Se empezó a adular al pueblo y pasarle la mano por el lomo: saetas en el balcón, bailes, muestras de solidaridad con ancianos (improductivos que mueren) y hasta humor fúnebre de un pueblo fantástico «heroico» (enfermeras y cuerpo sanitario), pero también fomentando el chivateo señalando a los desesperados que no quieren volverse locos solitarios y rompen el confinamiento a riesgo, por cierto, de ser multados y vejados en algunos casos. Manifestaciones populares plausibles -no iremos ni nos pillarán de y como aguafiestas-, pero que hacen olvidar que surgen a pesar de y no gracias a el coronavirus que, ayunos del sentido de la medida y proporción, aplican los mantras pareciendo, se diría, que tenemos que estar agradecidos al covid-19 por hacernos «descubrir» en nuestra persona otras facetas que desconocíamos, que somos otra persona, más humanos, vaya.

Ahora estamos en la fase empalagosa de la alienación en la cueva que ideara Platón para obnubilar al personal. Estamos -o seguimos- en el mundo de las apariencias (la «posverdad» –postruth– es una fase posterior demasiado mostrenca para un pueblo al que se quiere envilecer, pero que mantiene resabios todavía, mosqueos dicho en romance). Se nos interroga en cómo seremos (porque se da por hecho que cambiaremos y nada será igual) después de que pase -se le venza lanza en ristre- este desastre del siglo, desastre natural, por supuesto, o, como mucho, provocado por un culpable: China, y ya se nos adelanta qué tenemos que decir, esto es, mejores, seremos mejores, porque hemos visto la tragedia de cerca y eso hace que nos humanicemos y seamos almas bellas.
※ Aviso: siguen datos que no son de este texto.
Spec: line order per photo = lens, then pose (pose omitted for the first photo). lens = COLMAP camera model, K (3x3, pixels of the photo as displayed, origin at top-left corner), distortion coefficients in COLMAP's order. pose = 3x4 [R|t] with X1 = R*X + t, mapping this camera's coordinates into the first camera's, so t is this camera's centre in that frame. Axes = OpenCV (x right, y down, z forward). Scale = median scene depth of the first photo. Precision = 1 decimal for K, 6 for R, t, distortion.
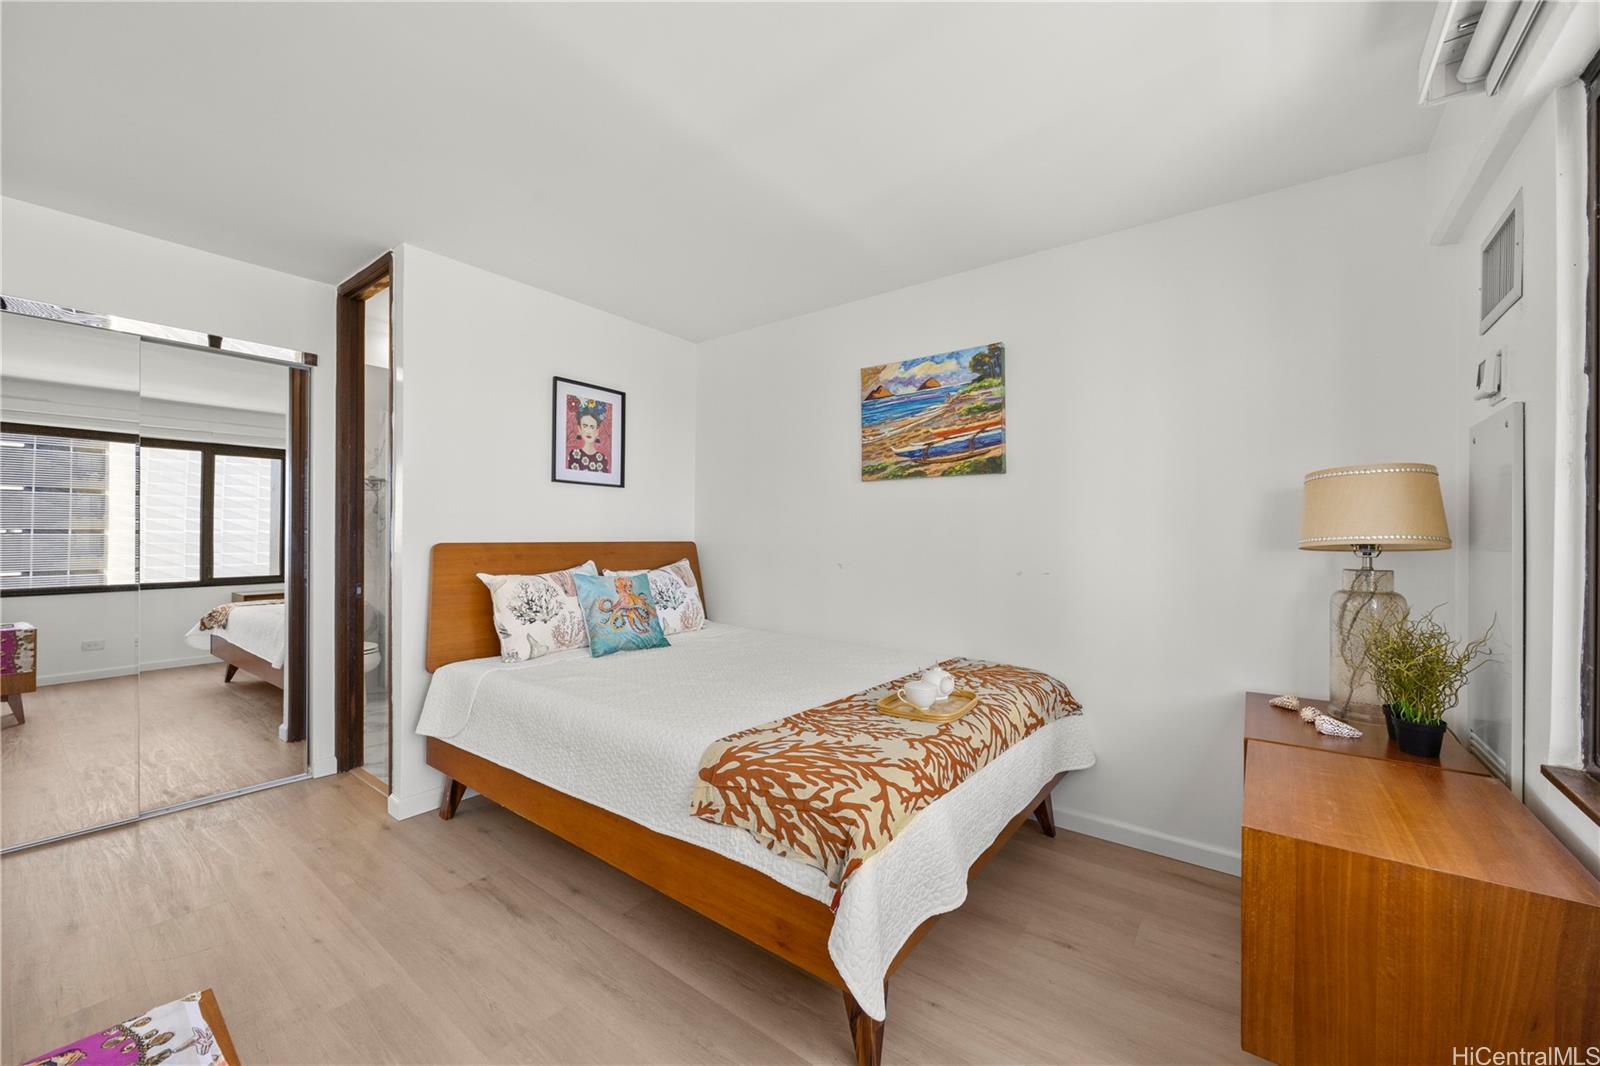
lens RADIAL K [[609.9, 0, 799.8], [0, 609.9, 538.6], [0, 0, 1]] dist [-0.002039, -0.000758]
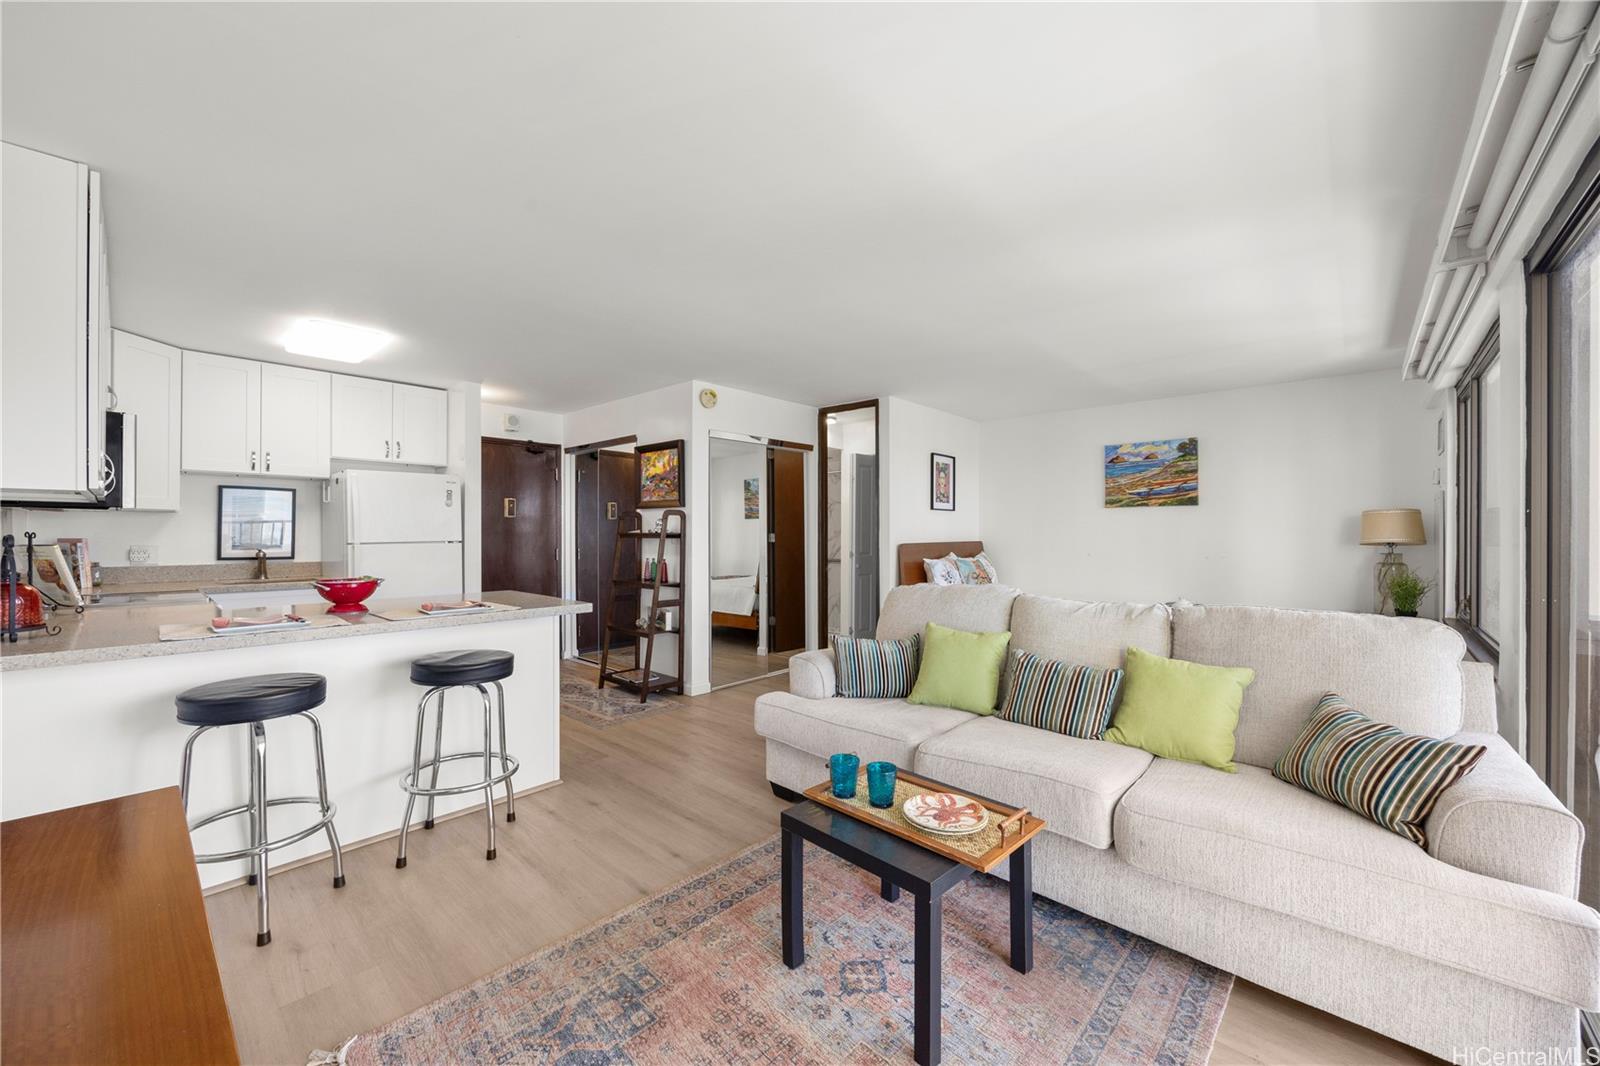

Es el lado amable de la catátrofe. ¿Y cómo llevas el encierro, perdón, el confinamiento? «Pues aquí, cuidándome». Eso está bien, ¿y cómo matas el tiempo? «Pues hablando con el vecino desde el balcón». ¿Guardarás (dice la locutora ocurrente y original) la distancia, ¿no?, jajajaaaa… «Sí, claro, jejejejeeeee…» Ah, el pueblo español, en vez de mandarnos a tomar por el orto, muestra su gran sentido del humor en medio de la calamidad, somos los mejores. No hay más que ver a Joaquín, el futbolero.
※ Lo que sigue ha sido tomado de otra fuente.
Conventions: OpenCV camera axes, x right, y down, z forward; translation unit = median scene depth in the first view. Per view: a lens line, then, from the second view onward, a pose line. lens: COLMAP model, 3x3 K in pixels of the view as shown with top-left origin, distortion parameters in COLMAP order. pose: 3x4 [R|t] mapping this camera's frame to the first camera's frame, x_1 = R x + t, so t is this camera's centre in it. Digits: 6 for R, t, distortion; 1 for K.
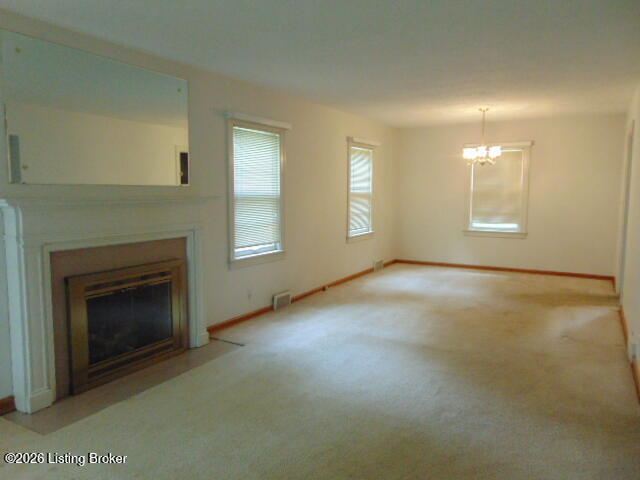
lens RADIAL K [[481.2, 0, 315.6], [0, 481.2, 239.4], [0, 0, 1]] dist [-0.011825, 0.037670]
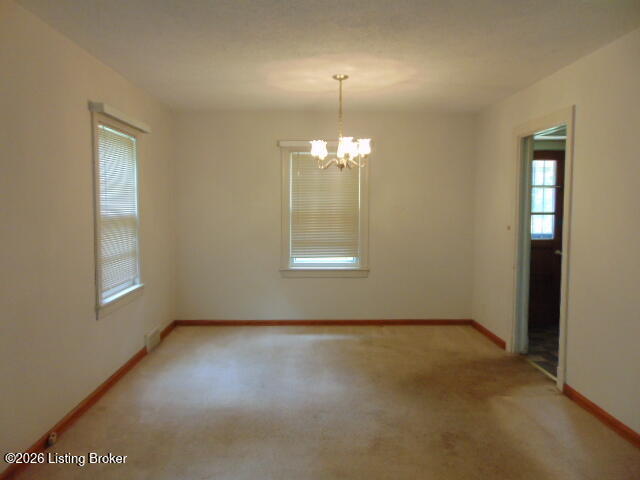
lens RADIAL K [[481.2, 0, 317.0], [0, 481.2, 239.2], [0, 0, 1]] dist [-0.011825, 0.037670]
pose [[0.855319, -0.033796, 0.516999, 0.005725], [0.051428, 0.998480, -0.019812, -0.048914], [-0.515544, 0.043534, 0.855757, 0.433862]]
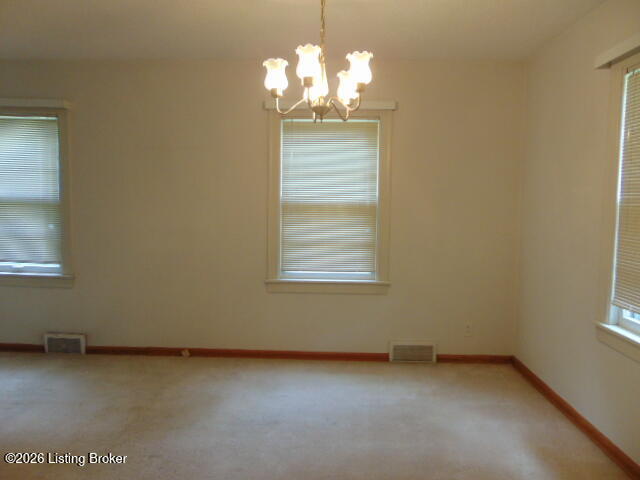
lens RADIAL K [[481.2, 0, 318.0], [0, 481.2, 235.2], [0, 0, 1]] dist [-0.011825, 0.037670]
pose [[0.442479, 0.082502, -0.892976, 0.551777], [-0.104500, 0.993719, 0.040029, -0.079493], [0.890669, 0.075604, 0.448322, 0.746458]]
Ya se habla de nulas relaciones sociales (en la calle) hasta no se sabe cuando matando la quintaesencia del ser humano: las relaciones sociales, el zoom politikon aristotélico. Pero seremos mejores. Y anulando un imposible metafísico bajo el capitalismo: las relaciones sociales de producción que posibilitan las plusvalías, o sea, su suicidio. De acabar con esta lacra, con ese virus, y cambiar las condiciones de vida y trabajo de las clases trabajadoras, entonces sí que seremos mejores.